Almost 90% of Indonesians identify as Muslim, with millions not only practicing Islam in their personal lives but joining Muslim mass organisations as well. 'Aspirational pietism' is a growth industry in Indonesia, producing a boom in Muslim fashion, banking and media.
But when it comes to voting, the support for Islam-based parties is surprisingly low.
Candidates from parties that are Islamist in policy or identity do not feature among the frontrunners for president, with Joko 'Jokowi' Widodo from the secular Indonesian Democratic Party of Struggle (PDI-P) well in front in most polls, followed by candidates from secular parties such as Gerindra, Golkar and the Democratic Party. However, the absence of Islam-based parties among the top contenders does not mean Islam is absent entirely from Indonesian politics.
In his first week as an official presidential candidate, Jokowi paid his respects to Indonesia's two biggest Muslim organisations, Nahdlatul Ulama (NU) and Muhammadiyah. NU, with an estimated membership of around 40 million, is a traditionalist group known to incorporate syncretic Javanese beliefs of the type Jokowi is rumoured to hold. Muhammadiyah, which claims around 30 million members, is a modernist group that discourages syncretism and promotes a more conservative interpretation of Islamic texts.
Neither group has its own political party, though the interests of both are represented by certain parties. Muhammadiyah's interests are represented by the National Mandate Party (PAN), established by former Muhammadiyah chairman Amien Rais. NU finds its voice in the National Awakening Party (PKB), which counts among its founders former NU chairman and president of Indonesia Abdurrahman Wahid. The United Development Party (PPP), a forced coalition of four Islam-based parties under Suharto's New Order, recruits both NU and Muhammadiyah members, as does the reform-era Prosperous Justice Party (PKS).
Even with connections to mass organisations like NU and Muhammadiyah, these parties struggle to reach the top rungs of politics without entering into coalitions with secular parties.
In Indonesia, so-called secular parties adhere to Pancasila, the national ideology, which places as its first principle the belief in God. In this respect, the ideological basis of secular parties is not so different to that of pluralist ones like PAN and PKB, despite their Islamic identity. Even the secular PDI-P has a religious wing called Baitul Muslimin Indonesia, established by chairwoman Megawati Sukarnoputri in 2007 to attract Muslim voters.

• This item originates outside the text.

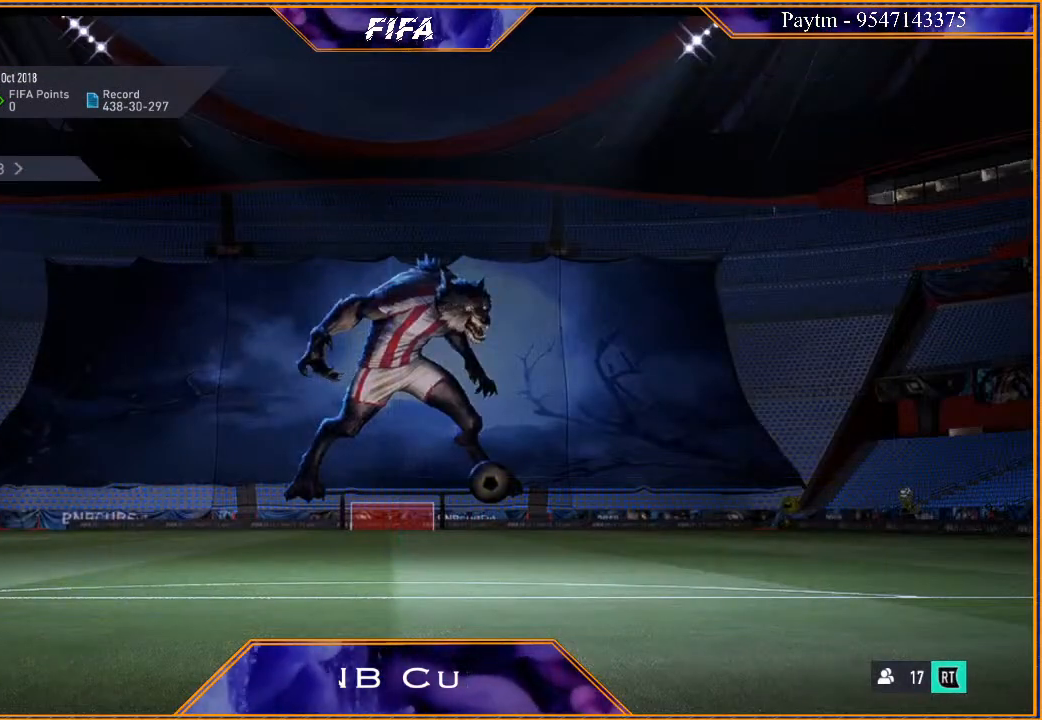
{"buttons": [], "left_stick": "center", "right_stick": "center", "events": []}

Islamist parties such as the PPP and PKS are different in that they identify Islam as an ideological foundation, something that was banned under the New Order. However, their looser ties with NU and Muhammadiyah make for a fragmented support base. PKS made gains in the 2004 and 2009 elections by capitalising on its religious image as a 'clean and caring' party, but has since largely lost this image through the 'beef-gate' scandal involving former party chairman Luthfi Hasan Ishaaq, and the multiple public gaffes of current chairman Tifatul Sembiring, who has found a disdaining audience online.
Lost claims to moral superiority and a lack of ideological difference to secular parties has made it difficult for Islam-oriented parties to compete in Indonesian politics. Another lost selling point has come with the improved provision of social welfare by secular parties, undercutting the services provided in health and education by NU and Muhammadiyah. Though still far from perfect, government welfare services are improving and in some cases now cater better to poorer voters than those provided by the two big Muslim organisations.

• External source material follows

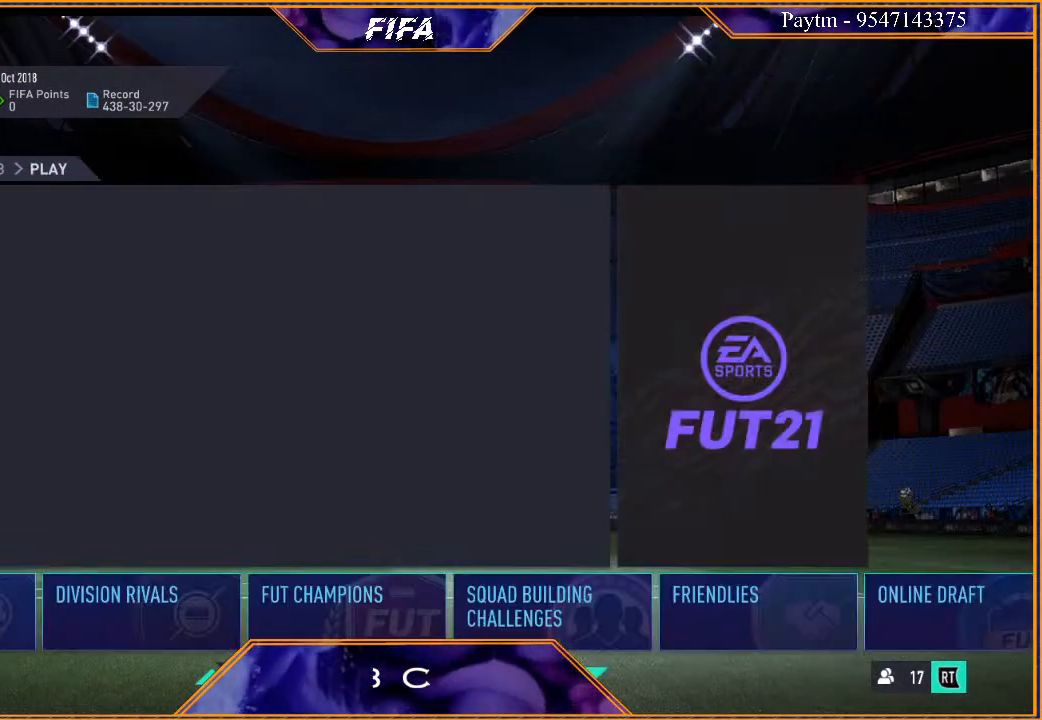
{"buttons": [], "left_stick": "center", "right_stick": "center", "events": [[333, "left_stick", "right"], [500, "left_stick", "center"]]}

With all three factors thrown into question, Islam-based parties have lost their major platforms for public support. Meanwhile, secular parties are free to court all religious groups and make promises on social welfare from a non-Islamic, but still religious, ideological background.
As Jokowi's visits to Muhammadiyah and NU show, in Indonesia's elections this year it will be Islamic pietism, not parties, that will pull in the votes.